Day trip to the Kayak Attractor Device

Yesterday  Dee organised a trip out to the Sydney Fish Attractor Device (FAD) off Manly with the option of heading out to the Sydney Waverider buoy. The FAD is 7.5km off Bluefish Point on North Head, and the Waverider about 4 km further east.

Ten of us assembled at Watson’s Bay at 7.30am. Beautiful weather for an offshore trip: 10-15knot NW, moving around to NE, negligible sea

Dee was keen to try her dead reckoning ( and there had been some discussion about “Dead” vs “ded”, but I’ll side with the Elizabethans any day) so she estimated time and heading using vectors and allowing for the EAC to push us 2km/hr south. Dee's account of this trip is at

We headed out into the spectacular calm (if you can have such a thing). Profound contrast to two weeks earlier when I’d been off North Head with a 30-knot southerly blowing on top of 3m seas and 3m waves.  We paddled steadily on Dee’s heading, those of us carrying GPS’s keeping our mouths shut.

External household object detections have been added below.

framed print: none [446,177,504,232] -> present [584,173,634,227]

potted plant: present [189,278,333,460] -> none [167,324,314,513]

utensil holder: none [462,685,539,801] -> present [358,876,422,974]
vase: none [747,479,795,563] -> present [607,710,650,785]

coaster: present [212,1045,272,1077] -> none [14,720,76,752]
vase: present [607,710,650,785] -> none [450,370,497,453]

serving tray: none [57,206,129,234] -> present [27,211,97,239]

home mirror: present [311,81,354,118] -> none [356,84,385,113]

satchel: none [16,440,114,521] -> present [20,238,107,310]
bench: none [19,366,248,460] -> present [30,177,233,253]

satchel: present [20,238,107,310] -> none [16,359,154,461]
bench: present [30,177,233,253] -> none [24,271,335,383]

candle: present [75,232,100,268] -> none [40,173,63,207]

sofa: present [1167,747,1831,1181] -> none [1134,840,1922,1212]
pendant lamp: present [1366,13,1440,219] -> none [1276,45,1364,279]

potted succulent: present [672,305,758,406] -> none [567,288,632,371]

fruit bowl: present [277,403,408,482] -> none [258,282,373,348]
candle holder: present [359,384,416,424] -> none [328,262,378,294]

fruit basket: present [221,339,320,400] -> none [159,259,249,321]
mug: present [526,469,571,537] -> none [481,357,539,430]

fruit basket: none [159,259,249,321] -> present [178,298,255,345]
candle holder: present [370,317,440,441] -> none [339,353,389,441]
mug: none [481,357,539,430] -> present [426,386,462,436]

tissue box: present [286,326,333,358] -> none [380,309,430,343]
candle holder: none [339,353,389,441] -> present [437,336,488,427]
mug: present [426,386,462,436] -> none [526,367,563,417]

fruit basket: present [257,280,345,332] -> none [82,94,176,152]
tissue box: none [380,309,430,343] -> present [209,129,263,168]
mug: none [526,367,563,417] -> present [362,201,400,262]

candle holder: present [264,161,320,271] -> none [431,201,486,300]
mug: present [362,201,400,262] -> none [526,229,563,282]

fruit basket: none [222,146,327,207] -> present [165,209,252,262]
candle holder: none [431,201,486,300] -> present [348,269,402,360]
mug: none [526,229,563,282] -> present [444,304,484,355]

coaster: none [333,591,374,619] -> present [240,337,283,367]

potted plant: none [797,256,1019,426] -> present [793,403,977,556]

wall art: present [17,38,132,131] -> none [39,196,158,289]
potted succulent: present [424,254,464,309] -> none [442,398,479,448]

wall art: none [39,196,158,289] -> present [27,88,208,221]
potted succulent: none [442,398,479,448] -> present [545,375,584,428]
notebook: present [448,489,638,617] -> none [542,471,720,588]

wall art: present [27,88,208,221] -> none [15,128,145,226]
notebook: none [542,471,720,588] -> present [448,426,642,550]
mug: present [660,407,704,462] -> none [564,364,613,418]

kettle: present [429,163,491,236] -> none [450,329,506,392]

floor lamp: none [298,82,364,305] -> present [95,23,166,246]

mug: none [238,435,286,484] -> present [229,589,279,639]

After an hour and a half we (Mike S and I) thought we really should mention to Dee that we had overshot according to the GPS and on both his unit and mine we were getting further away. Turned out the  southward current flow was negligible and we had been making better speed than we had estimated. We headed south again and soon the yellow dot of the FAD hove into view.
Kayak Attractor Device at work

Never been out to a FAD before, didn’t know what to expect. Turned out to be a simple buoy which just by its presence aggregates pelagic fish. There you go.
Dee arrives at the FAD

Everyone was feeling pretty relaxed so we set out a further 4km to the east to the published position of the waverider buoy, which is about 12km offshore.  

We found the position OK but no buoy to be seen. A bit strange hanging around at a designated spot with nothing but open ocean. Lovely spot to be, though.

The Phantom Waverider

Turned for home. Took forever to get back to the heads, and I had a bad case of mirage bum by the time we pulled into the lee of the cliffs. The amazing appearing Andrew Eddy popped into view from the West, having slipped into the harbour half an hour ahead of everyone else by dint of some canny navigation, seeking a faster run in than a simple straight line.

Google Earth GPS track courtesy Mike Steinfeld. No idea how the pine  tree is doing. 

6 hours on the water, 37km under our hulls, damn fine day.